In New Jersey, no major university has a study abroad program in Cuba. But this year, two students from Princeton University have been studying in Cuba through the SUNY Buffalo program.
At Rutgers University, Luis Martinez-Fernandez, an expert on Cuba, said he would like Rutgers students to one day have the opportunity to study in Cuba. For the time being, though, Rutgers maintains a relationship with Cuban academia by inviting Cuban professors to the Puerto Rican and Hispanic Caribbean Studies Department in New Brunswick, said Martinez-Fernandez, chairman of the department.
"Even though the U.S. and Cuban governments have had strained relations over the last 40 years, scholars from both societies have interacted, collaborated, have met in congresses in various parts of the world," said Martinez-Fernandez, who has traveled to Cuba numerous times to do research. "So over the years these kinds of relations and friendships really have developed."
For American students, living and studying in Cuba is not always easy.
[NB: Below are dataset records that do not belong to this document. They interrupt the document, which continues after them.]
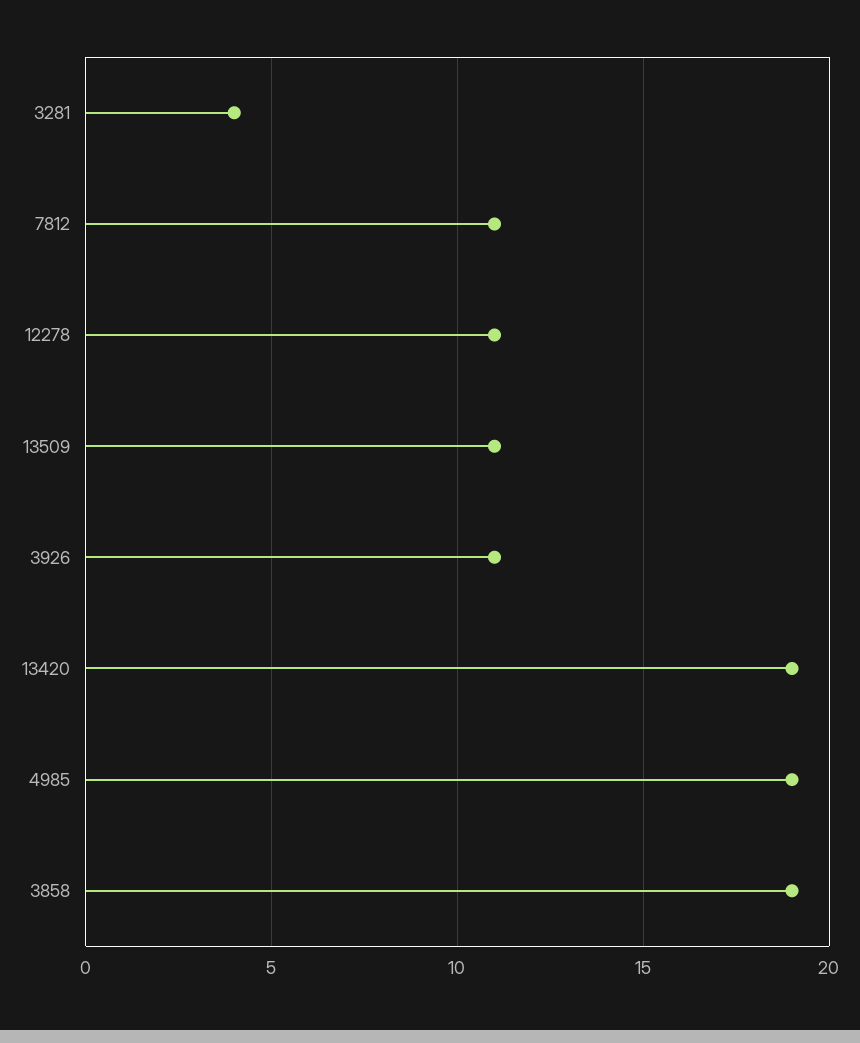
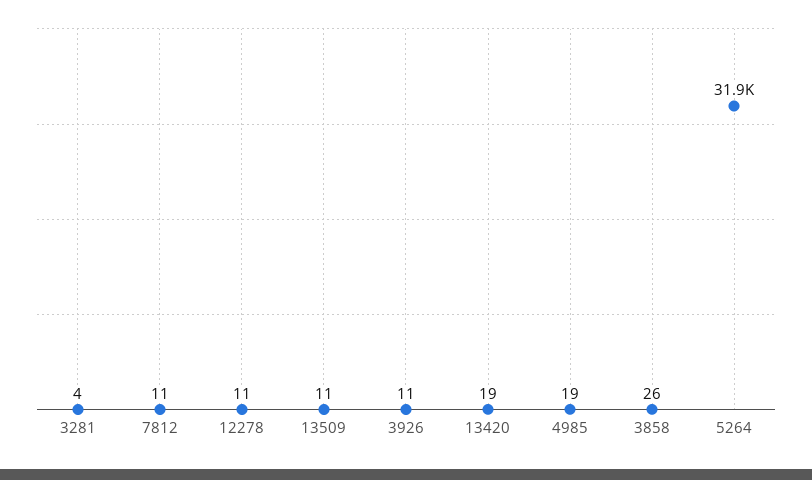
3858: 19 -> 26
5264: none -> 31900

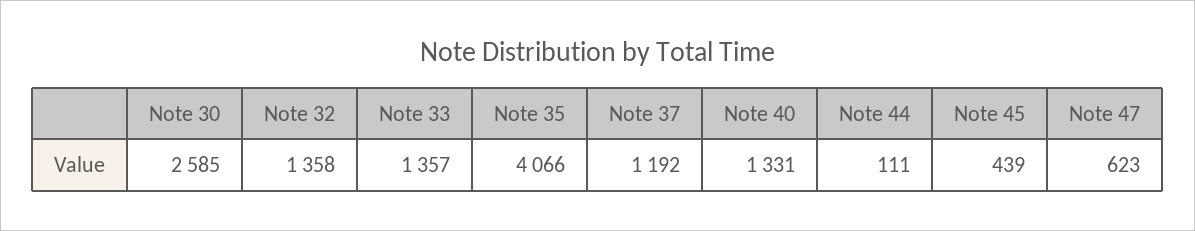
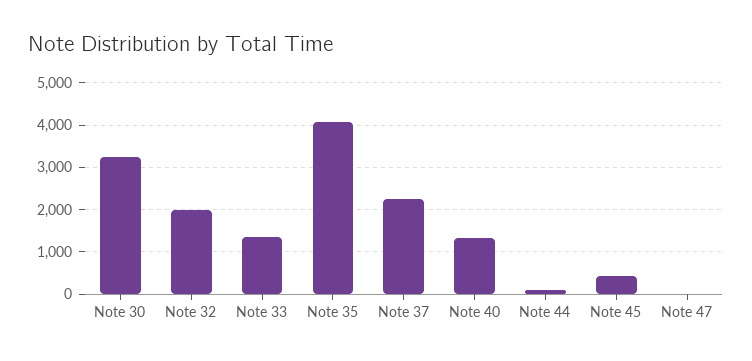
Note 30: 2585 -> 3200
Note 32: 1358 -> 2000
Note 37: 1192 -> 2200
Note 47: 623 -> 0

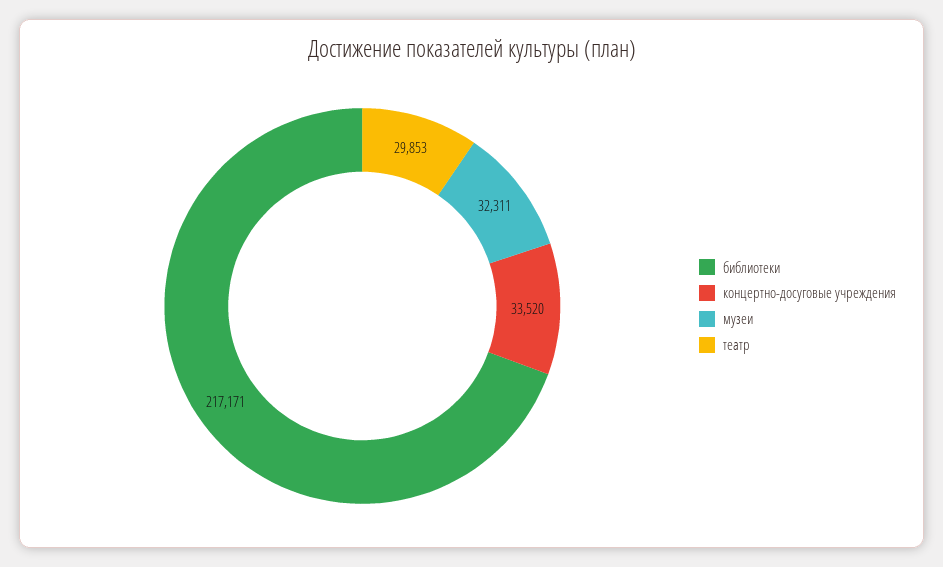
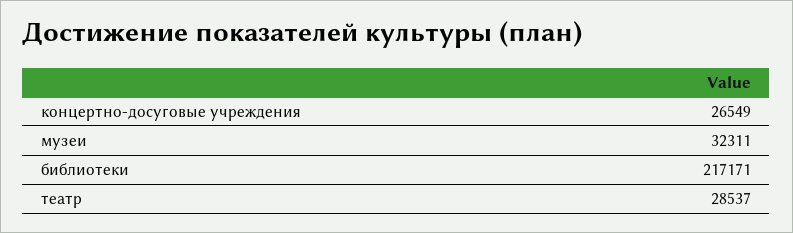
концертно-досуговые учреждения: 33520 -> 26549
театр: 29853 -> 28537

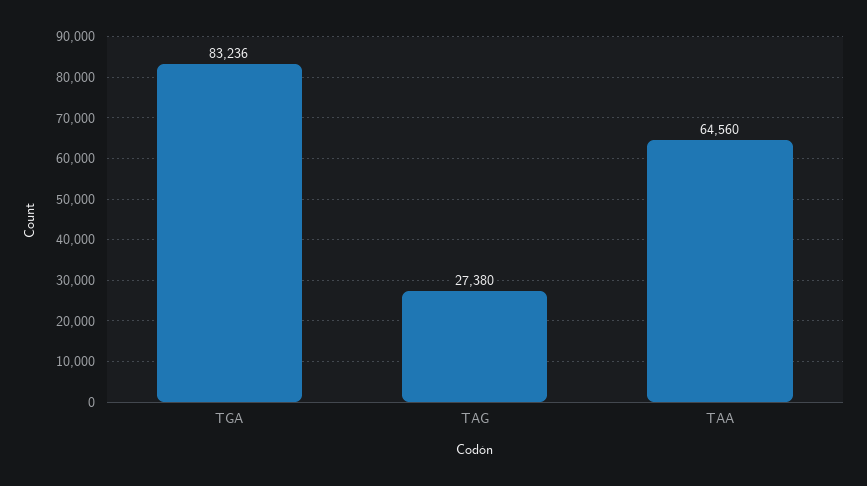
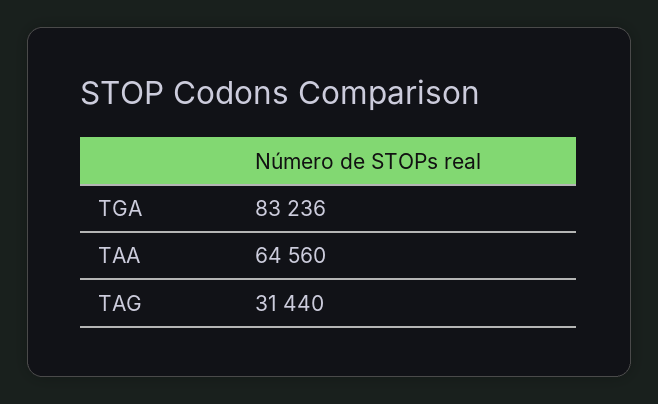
TAG: 27380 -> 31440

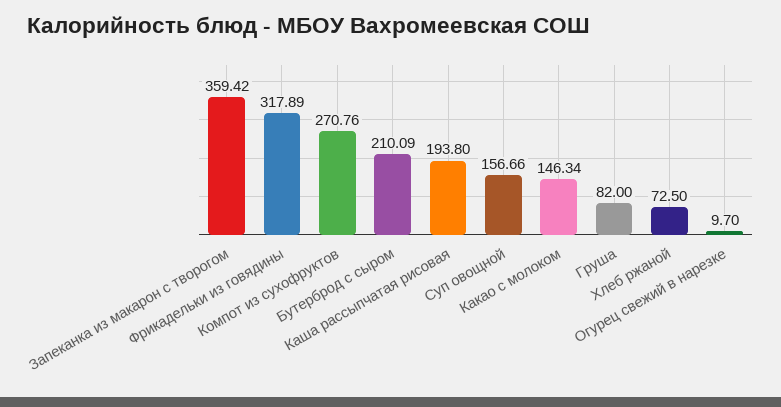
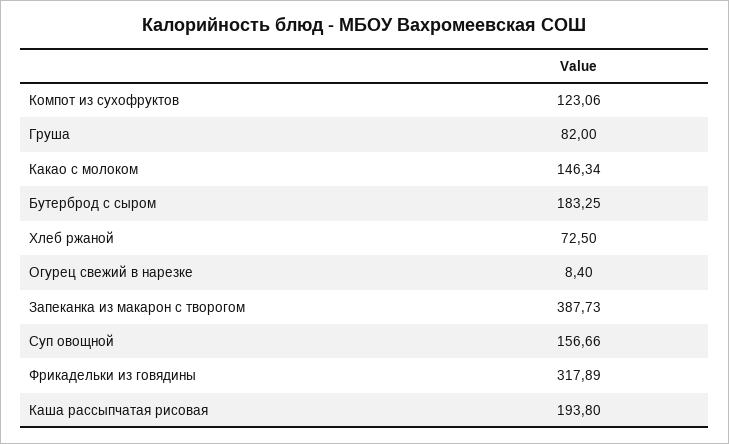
Запеканка из макарон с творогом: 359.42 -> 387.73
Компот из сухофруктов: 270.76 -> 123.06
Бутерброд с сыром: 210.09 -> 183.25
Огурец свежий в нарезке: 9.7 -> 8.4

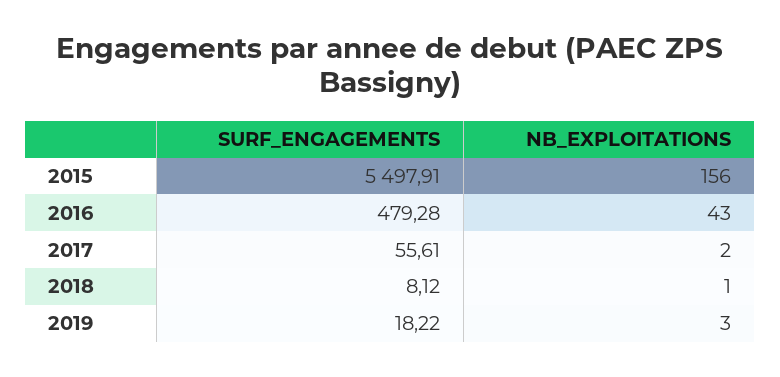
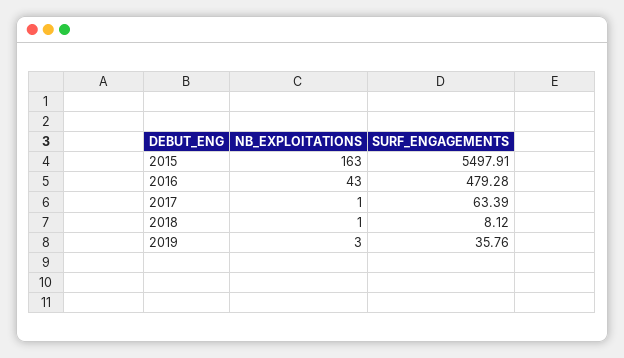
NB_EXPLOITATIONS, 2015: 156 -> 163
SURF_ENGAGEMENTS, 2017: 55.61 -> 63.39
NB_EXPLOITATIONS, 2017: 2 -> 1
SURF_ENGAGEMENTS, 2019: 18.22 -> 35.76

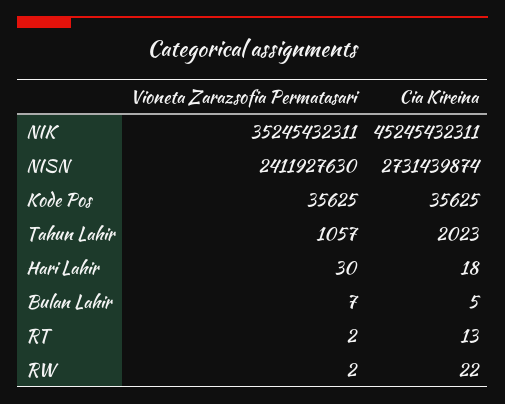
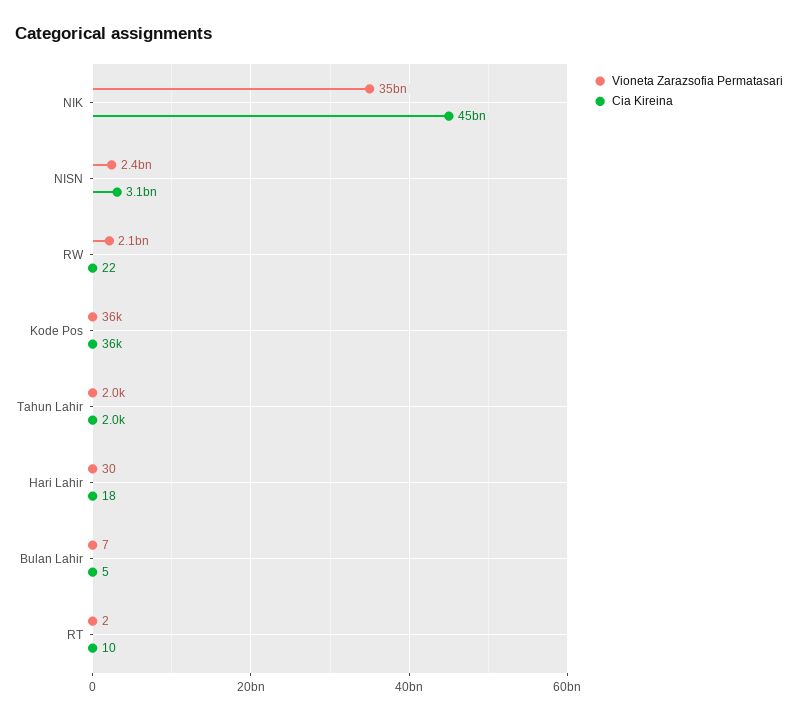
Cia Kireina, NISN: 2731439874 -> 3100000000
Vioneta Zarazsofia Permatasari, Tahun Lahir: 1057 -> 2000
Cia Kireina, RT: 13 -> 10
Vioneta Zarazsofia Permatasari, RW: 2 -> 2100000000

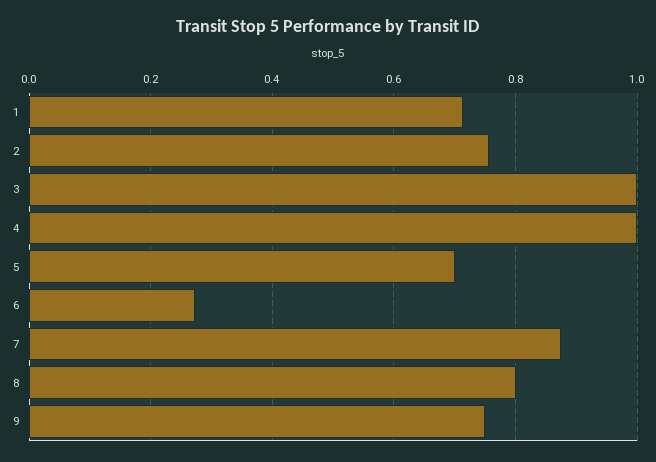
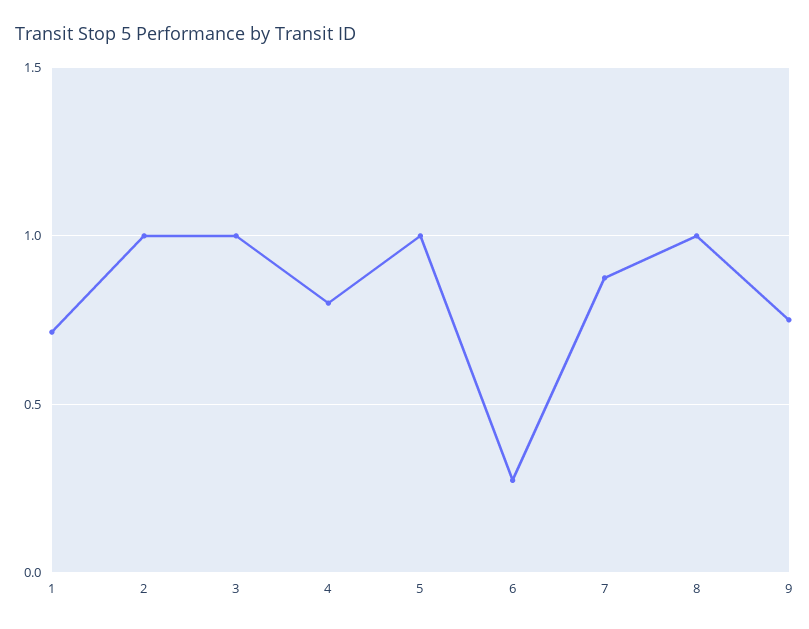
2: 0.76 -> 1
4: 1 -> 0.8
5: 0.7 -> 1
8: 0.8 -> 1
In the case of Diane Steffan, 25, a graduate student in bilingual education at SUNY Buffalo, her Cuban heritage almost prevented her from going. Steffan's Cuban-born mother was dead set against her daughter spending dollars in a country that forced her out 30 years ago.
"She was like, 'No way,'" said Steffan, while touring a one-time aristocratic street adorned with rows of unpainted columns for a class called "Havana: City, Space and Culture." "Then she eased up. And eventually she got excited for me to bring back memories."
Once here, students have run across a variety of obstacles. Rassaan Parris, 23, a recent SUNY Buffalo graduate, said the police Kept stopping him; he's black and authorities mistook him for a Cuban harassing foreigners. Mike Milch, 20, a politics major at New York University, had his bike stolen on his second day in Havana.
Buffalo students say they are often accompanied around the capital and joined in class by a man who calls himself Doug. They call him "the spy." The chummy Interior Ministry official keeps tabs on what students ask and what the professor says.
"It's just a way for them to keep an eye on us," said Jose Buscaglia, the Buffalo professor teaching classes on architecture and history to 33 students. "I guess they think some of the students might be working for the CIA."
Buscaglia said the U.S. government counters the Cubans by strongly suggesting, if not obliging, the students to attend a lecture at the U.S Interests Section, the Havana office that acts in place of an embassy since diplomatic relations were broken in 1961.
Despite all the political wrangling, American students in Cuba were overall pleased by the experience.
"At home everyone has a programmed reaction," said Nicolle Ugarriza, 26, a first-generation Cuban-American from Miami Beach. "But underneath that there is a tremendous curiosity. I've heard about Cuba forever. So it was time for me to experience it myself."